William Lane Craig On The Probability Version of Suffering

Magician Eric Chien

The video below on the probability version of suffering was written by William Lane Craig and produced by his staff at Reasonable Faith. The question is whether an omni-god exists or not. Don't allow Craig the magician to draw your eyes away from that question with the deception of misdirection. For Craig the magician cannot use the existence of an omni-god to solve the problem of suffering for the existence of an omni-god, since whether an omni-god exists is the issue. Nor can he use his unevidenced believing background indoctrinated information.

Furthermore, Christians like Craig are still focusing on the wrong problem. We keep hearing how they (i.e., Alvin Plantinga) have answered the logical problem of suffering, and it's nauseating (and probably false). But when they turn away from it to the probability version of suffering they don't answer the real problem. It's not just suffering we're talking about. The real problem is that the amount of horrific suffering in the world makes the existence of an omni-god improbable. <-- See the link then ask yourself if the video addressed the points made there. While the video gives lip service to the phrase "so much pointless suffering", it expresses the problem like this: "Suffering provides empirical evidence that God's existence is highly unlikely."

So there are two kinds of misdirection going on. Craig the magician 1) uses an omni-god, at least in part, to solve the question of the existence of an omni-god given the existence of so much horrible suffering, and he does so 2) with a strawman version of the real problem. If you don't see what's going on you're not paying close enough attention. With this magician's trick exposed for what it is, enjoy the show:



One of the key things said is about background knowledge, that Christians can assess the problem of suffering with their priors, that is, their background information (or knowledge *cough*).

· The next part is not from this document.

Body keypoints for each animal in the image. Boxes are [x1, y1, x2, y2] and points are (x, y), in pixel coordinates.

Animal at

Here's a selection from one of my chapters on this, included in "The Case Against Miracles":
Indeed, it’s true that our general background information about how the world works plays a part in assessing whether a miracle has occurred. For when we talk about the probability of some event or hypothesis A, that probability is always relative to a body of background information B. So, we cannot merely speak of the probability of A without taking into consideration that background information, B, all of it. Got it! No one can evaluate miracle claims without using previously acquired background knowledge. But what shouldn’t count as background information are unevidenced indoctrinated beliefs we inherited from parents, who in turn blindly accepted what they were told. Only background knowledge should count. Previously acquired knowledge of how the world works is based on sufficient objective evidence commensurate with the type of information being sought. Otherwise, culturally inherited indoctrinated background information can and will lead people to believe in delusions against any and all objective evidence to the contrary.

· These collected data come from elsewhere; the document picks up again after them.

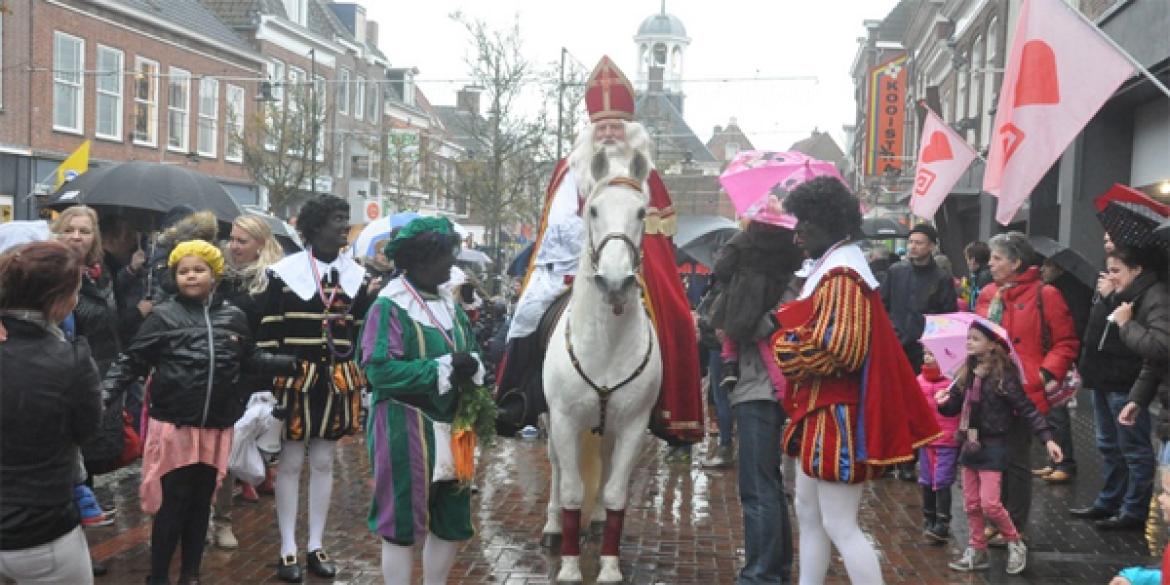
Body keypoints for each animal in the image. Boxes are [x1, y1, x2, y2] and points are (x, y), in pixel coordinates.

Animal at [540, 148, 664, 582]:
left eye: (642, 212)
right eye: (592, 209)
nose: (614, 281)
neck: (606, 346)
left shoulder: (633, 426)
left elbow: (614, 493)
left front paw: (609, 567)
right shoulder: (563, 420)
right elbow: (572, 489)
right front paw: (569, 568)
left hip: (607, 426)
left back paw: (593, 523)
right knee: (557, 469)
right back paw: (552, 527)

If Christians object then they should stop playing the hypocrite by allowing Muslims or Orthodox Jews, or Hindu’s, or Satanists to use their own specific background information to determine whether Jesus was raised from the dead. I’ve argued extensively for The Outsider Test for Faith to help establish a standard for how we should think of the other guy’s miracles. It’s a non-double standard based on the golden rule: to treat your own miracle claims the same way you treat others from the perspective of an outsider, a nonbeliever, with the same level of reasonable skepticism believers already use when examining the other religious faiths they reject. Treat your own indoctrinated faith just as you treat the religions you reject. It’s the only way to know which religion is true, if there is one. It’s the only way to help eliminate a whole host of cognitive biases that keep believers inside their delusions. So when it comes to background beliefs, background information, or plausibility frameworks, the only ones that count are based on objective evidence which we would properly call background knowledge. Plenty of people have misinformed background beliefs that need to be subjected to the same objective standards as the outsider test for faith.
The oddest argument is to turn suffering into a divine evangelistic tool. That is, with suffering comes conversions.
Just four questions here. 1) If suffering produces conversions then why doesn't Craig's god send more disasters? Hey, why not? 2) By sending these disasters isn't Craig's god shooting himself in the foot since it provides nonbelievers with more evidence against an omni-god? 3) What kind of Christianity do these conversions represent? From what we know it's different, sometimes in heretical ways. 4) If suffering works so well to convert people why isn't suffering converting people in the rest of the world? If it takes suffering plus something, then it's not just suffering doing all the evangelistic work. ;-) 5) Since Craig is an evangelical why are so many of the youth leaving their faith? Surely it's partly due to the this problem. Evangelical authors are alarmed:
"In the next decades we will see a massive decrease in evangelical influence politically, economically, culturally, and financially" writes John S. Dickerson, in The Great Evangelical Recession (p. 26). "260,000 evangelical young people walk away from Christianity each year. Of that number 35% will find their way back, and 65% do not find their way back. Why are they leaving? They don't believe anymore." [Dickerson, pp. 98-102]. "This is not a blip. This is a trend. And the trend is one of decline," said Ed Stetzer [as quoted in Dickerson, p. 32]. LINK.